En Noviembre tuve la suerte de dar un curso a un grupo de estudiantes del Executive MBA de la Nile University, en Cairo. Me pareció un grupo estupendo: trabajadores, curiosos y agradecidos. Tan sólo estuve dos semanas, entre el hotel, la Universidad y el Museo del Cairo. A mis ojos de occidental, Egipto me parecía un país muy pacífico. Parece increíble que, tan sólo dos meses después, la sociedad civil se haya rebelado contra el poder gobernante.
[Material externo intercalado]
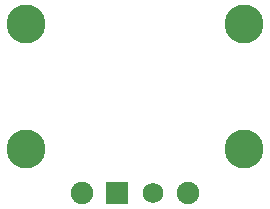
<source format=gbs>
G04 #@! TF.GenerationSoftware,KiCad,Pcbnew,(5.0.0)*
G04 #@! TF.CreationDate,2019-01-14T07:55:56+00:00*
G04 #@! TF.ProjectId,AS5600_I2C_v1,4153353630305F4932435F76312E6B69,rev?*
G04 #@! TF.SameCoordinates,Original*
G04 #@! TF.FileFunction,Soldermask,Bot*
G04 #@! TF.FilePolarity,Negative*
%FSLAX46Y46*%
G04 Gerber Fmt 4.6, Leading zero omitted, Abs format (unit mm)*
G04 Created by KiCad (PCBNEW (5.0.0)) date 01/14/19 07:55:56*
%MOMM*%
%LPD*%
G01*
G04 APERTURE LIST*
%ADD10C,3.300000*%
%ADD11O,1.900000X1.900000*%
%ADD12C,1.750000*%
%ADD13R,1.900000X1.900000*%
%ADD14C,1.900000*%
G04 APERTURE END LIST*
D10*
G04 #@! TO.C,2.5mm *
X177730000Y-70330000D03*
G04 #@! TD*
G04 #@! TO.C,2.5mm *
X159230000Y-70330000D03*
G04 #@! TD*
G04 #@! TO.C,2.5mm *
X159230000Y-80915000D03*
G04 #@! TD*
G04 #@! TO.C,2.5mm *
X177730000Y-80915000D03*
G04 #@! TD*
D11*
G04 #@! TO.C,J1*
X172980000Y-84622000D03*
D12*
X169980000Y-84622000D03*
D13*
X166980000Y-84622000D03*
D14*
X163980000Y-84622000D03*
G04 #@! TD*
M02*

</source>
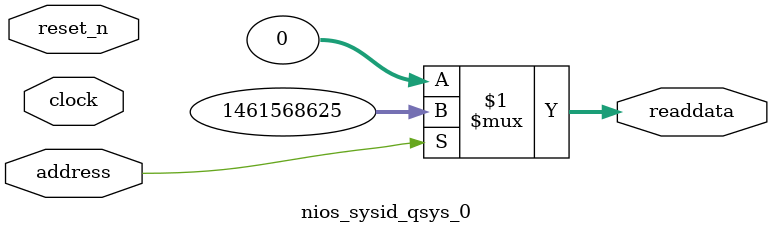
<source format=v>

`timescale 1ns / 1ps
// synthesis translate_on

// turn off superfluous verilog processor warnings 
// altera message_level Level1 
// altera message_off 10034 10035 10036 10037 10230 10240 10030 

module nios_sysid_qsys_0 (
               // inputs:
                address,
                clock,
                reset_n,

               // outputs:
                readdata
             )
;

  output  [ 31: 0] readdata;
  input            address;
  input            clock;
  input            reset_n;

  wire    [ 31: 0] readdata;
  //control_slave, which is an e_avalon_slave
  assign readdata = address ? 1461568625 : 0;

endmodule




</source>
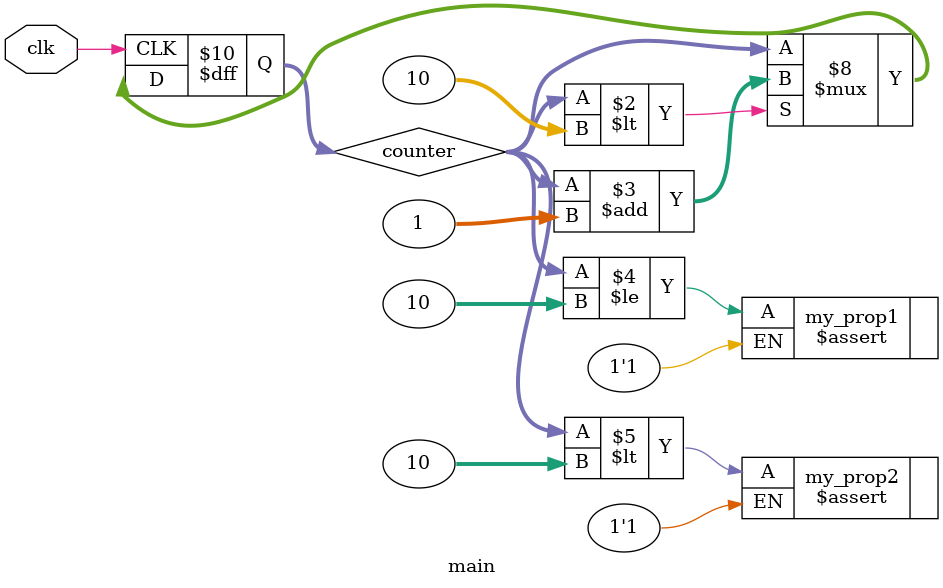
<source format=sv>
module main(input clk);

  reg [31:0] counter;
  
  always @(posedge clk)
    if(counter<10)
      counter=counter+1;

  initial counter=0;
  
  my_prop1: assert property (counter<=10);
  my_prop2: assert property (counter<10);

endmodule 

</source>
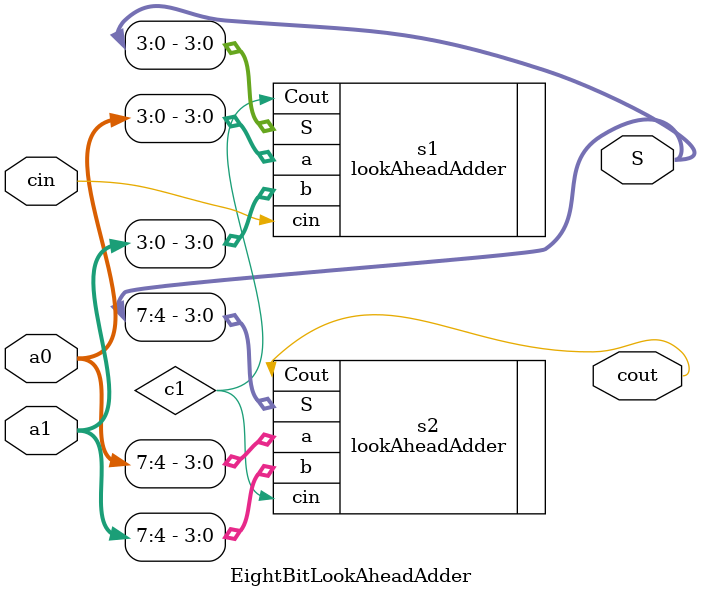
<source format=v>
module EightBitLookAheadAdder(input [7:0]a0, input [7:0]a1, input cin, output [7:0]S, output cout);
	wire c1;
	 lookAheadAdder s1(.a(a0[3:0]), .b(a1[3:0]), .cin(cin), .Cout(c1),  .S(S[3:0]));
	 lookAheadAdder s2(.a(a0[7:4]), .b(a1[7:4]), .cin(c1), .Cout(cout),  .S(S[7:4]));
	 
	 endmodule

</source>
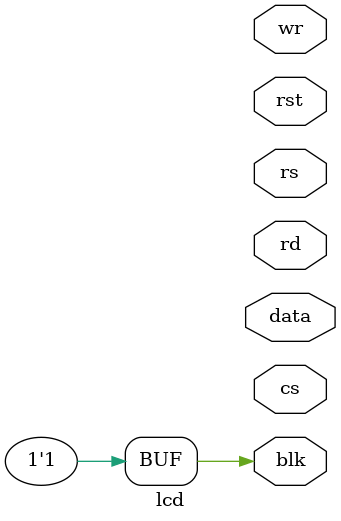
<source format=v>
module lcd(
	blk, cs, rs, wr, rd, rst, data
);
	output blk, cs, rs, wr, rd, rst;
	output[15:0] data;
	
	assign blk = 1'b1;
	
endmodule

</source>
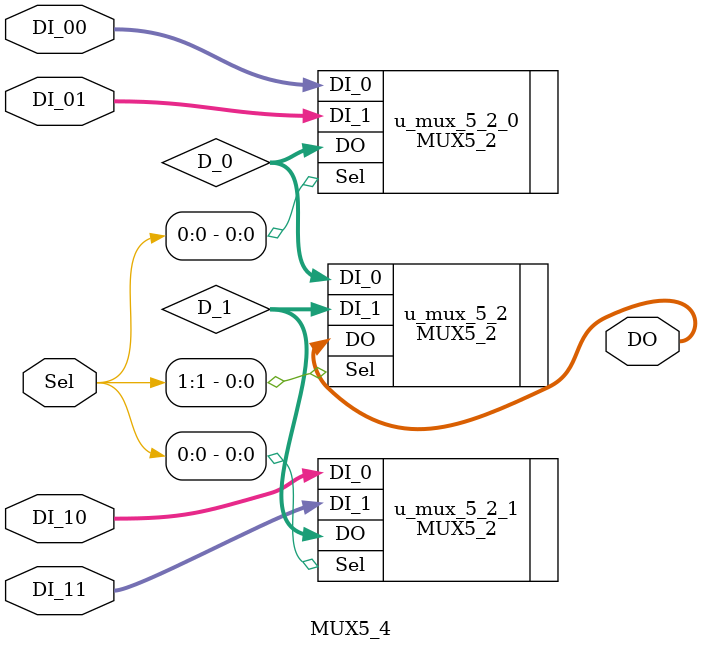
<source format=v>
`timescale 1ns / 1ps

module MUX5_4(
    input [1:0] Sel,
    input [4:0] DI_00,
    input [4:0] DI_01,
    input [4:0] DI_10,
    input [4:0] DI_11,
    output [4:0] DO
    );

    wire [4:0] D_0;
    wire [4:0] D_1;
    
    MUX5_2 u_mux_5_2_0(
        .Sel(Sel[0]),
        .DI_0(DI_00),
        .DI_1(DI_01),
        .DO(D_0)
    );
    
    MUX5_2 u_mux_5_2_1(
        .Sel(Sel[0]),
        .DI_0(DI_10),
        .DI_1(DI_11),
        .DO(D_1)
    );
    
    MUX5_2 u_mux_5_2(
        .Sel(Sel[1]),
        .DI_0(D_0),
        .DI_1(D_1),
        .DO(DO)
    );

endmodule

</source>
Muchos atribuyen este repentino cambio al poder dinamizador de las redes sociales. Y es que en tan sólo seis meses, el número de usuarios de Facebook en Egipto ha pasado de 3,8M a 6,1M. Mientras que en EEUU el 61% de los usuarios de FB son menores de 34 años, en Egipto es el 90%. Algunos de estos jóvenes son reconocidos bloggers (se estima que en el mundo árabe hay al menos 45,000 blogs políticos). Quizá Internet pueda suponer para el Islam un revulsivo mucho más violento que para Occidente. ¡Por fin, nuestra diosa-tecnología, ha liberado al pueblo!

No tan rápido. Pues muchos se suben, prematuramente, al carro del entusiasmo. Especialmente a este lado del mediterráneo.  ¿Traerá esta revuelta la prosperidad y democracia que los egipcios tanto anhelan? Ojalá que sí y que Cairo vuelva a ser, como lo llamaban hace algunas décadas, “el París de África”. Pero quizá no. Quizá abra la puerta a un islamismo radical.

Desempolvando a Ortega en “La Rebelión de las Masas, me surgen dos pensamientos, que querría discutir con vosotros.

El primero, de esperanza. Hace casi 100 años que Ortega dijo del pueblo europeo que ya no sólo se sabía soberano, sino que se creía soberano. ¿Le estará pasando esto a Egipto? A esto se suma que, en el siglo XXI, ha dejado de tener sentido amordazar a unos pocos medios y así manipular las ideas, porque la opinión está en la red, y la red no se puede amordazar. Puedes cerrar unos cuantos dominios, pero pronto tendrás que cerrar todo Internet. Es como dejar de vender gasolina, para así abortar una manifestación. Los políticos deberían tomar nota. Primero fue Wikileaks, ahora le toca el turno a la sociedad civil.

El segundo, de inquietud. Las revoluciones ya no serán azuzadas por una minoría, sino por la red o, en términos de Ortega, por la “masa”. Entre tanta información, tanto post y tanto “tuit” y “retuit”, queda poco tiempo para desarrollar un pensamiento propio. Todos corremos el riesgo de caer en la trampa del pensamiento colectivo. Rebelarse contra un opresor es un acto noble, pero si la rebelión no está guiada por un líder de altas miras, caemos en la anarquía. Y es que “las masas se han hecho indóciles ante las minorías: no las obedecen, no las siguen, no las respetan, sino que, por el contrario, las dan de lado y las suplantan.” “Ya no hay protagonistas, solo hay coro”

¿Hacia dónde vamos?

Existen momentos estelares de la humanidad. Momentos en los que todo parece acelerarse a un ritmo vertiginoso, para bien o para mal. ¿Estamos ante uno de esos momentos?

¿Podemos elevar el espíritu de la red? ¿Puede en la red existir una aristocracia buena, un grupo de personas que se exigen más que los demás, que muevan la opinión pública hacia el bien? ¿O red y aristocracia de las ideas son, en sí mismas, una contradicción?